Please copy out everything from the start of the entries down to and including the line that contains "yang disampaikan, sekaligus", reproducing each line character for character.

RAW DATA:
****************
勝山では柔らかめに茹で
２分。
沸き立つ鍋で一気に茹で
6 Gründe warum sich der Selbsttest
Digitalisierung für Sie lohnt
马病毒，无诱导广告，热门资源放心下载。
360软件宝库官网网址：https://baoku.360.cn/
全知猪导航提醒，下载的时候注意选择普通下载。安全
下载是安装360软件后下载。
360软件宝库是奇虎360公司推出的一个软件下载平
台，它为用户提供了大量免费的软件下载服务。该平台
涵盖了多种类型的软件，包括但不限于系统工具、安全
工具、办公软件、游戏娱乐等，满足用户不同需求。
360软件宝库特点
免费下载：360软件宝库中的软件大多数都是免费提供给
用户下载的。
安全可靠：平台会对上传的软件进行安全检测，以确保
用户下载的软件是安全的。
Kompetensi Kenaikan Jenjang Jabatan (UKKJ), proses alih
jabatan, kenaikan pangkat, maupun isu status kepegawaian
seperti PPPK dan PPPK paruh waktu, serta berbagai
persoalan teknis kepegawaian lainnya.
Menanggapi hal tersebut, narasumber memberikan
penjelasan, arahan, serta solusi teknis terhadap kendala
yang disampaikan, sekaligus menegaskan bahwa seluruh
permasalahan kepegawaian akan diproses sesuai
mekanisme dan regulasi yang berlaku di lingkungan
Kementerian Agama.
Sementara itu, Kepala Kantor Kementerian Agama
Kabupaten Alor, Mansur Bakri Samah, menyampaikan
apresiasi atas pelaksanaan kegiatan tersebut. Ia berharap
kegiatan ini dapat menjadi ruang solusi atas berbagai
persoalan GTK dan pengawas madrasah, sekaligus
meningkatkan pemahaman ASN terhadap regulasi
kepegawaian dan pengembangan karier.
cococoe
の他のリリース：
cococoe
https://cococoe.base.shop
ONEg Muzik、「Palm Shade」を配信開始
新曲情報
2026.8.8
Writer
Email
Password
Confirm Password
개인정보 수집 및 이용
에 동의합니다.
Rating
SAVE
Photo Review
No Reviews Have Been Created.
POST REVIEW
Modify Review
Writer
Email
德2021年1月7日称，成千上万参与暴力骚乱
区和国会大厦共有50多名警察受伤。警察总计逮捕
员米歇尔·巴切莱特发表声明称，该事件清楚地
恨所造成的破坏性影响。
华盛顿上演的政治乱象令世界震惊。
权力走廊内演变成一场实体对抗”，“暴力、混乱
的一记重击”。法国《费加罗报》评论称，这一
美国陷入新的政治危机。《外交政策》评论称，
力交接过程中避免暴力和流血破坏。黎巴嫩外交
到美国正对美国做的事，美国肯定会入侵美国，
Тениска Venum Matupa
****************
RESULT:
勝山では柔らかめに茹で
２分。
沸き立つ鍋で一気に茹で
6 Gründe warum sich der Selbsttest
Digitalisierung für Sie lohnt
马病毒，无诱导广告，热门资源放心下载。
360软件宝库官网网址：https://baoku.360.cn/
全知猪导航提醒，下载的时候注意选择普通下载。安全
下载是安装360软件后下载。
360软件宝库是奇虎360公司推出的一个软件下载平
台，它为用户提供了大量免费的软件下载服务。该平台
涵盖了多种类型的软件，包括但不限于系统工具、安全
工具、办公软件、游戏娱乐等，满足用户不同需求。
360软件宝库特点
免费下载：360软件宝库中的软件大多数都是免费提供给
用户下载的。
安全可靠：平台会对上传的软件进行安全检测，以确保
用户下载的软件是安全的。
Kompetensi Kenaikan Jenjang Jabatan (UKKJ), proses alih
jabatan, kenaikan pangkat, maupun isu status kepegawaian
seperti PPPK dan PPPK paruh waktu, serta berbagai
persoalan teknis kepegawaian lainnya.
Menanggapi hal tersebut, narasumber memberikan
penjelasan, arahan, serta solusi teknis terhadap kendala
yang disampaikan, sekaligus menegaskan bahwa seluruh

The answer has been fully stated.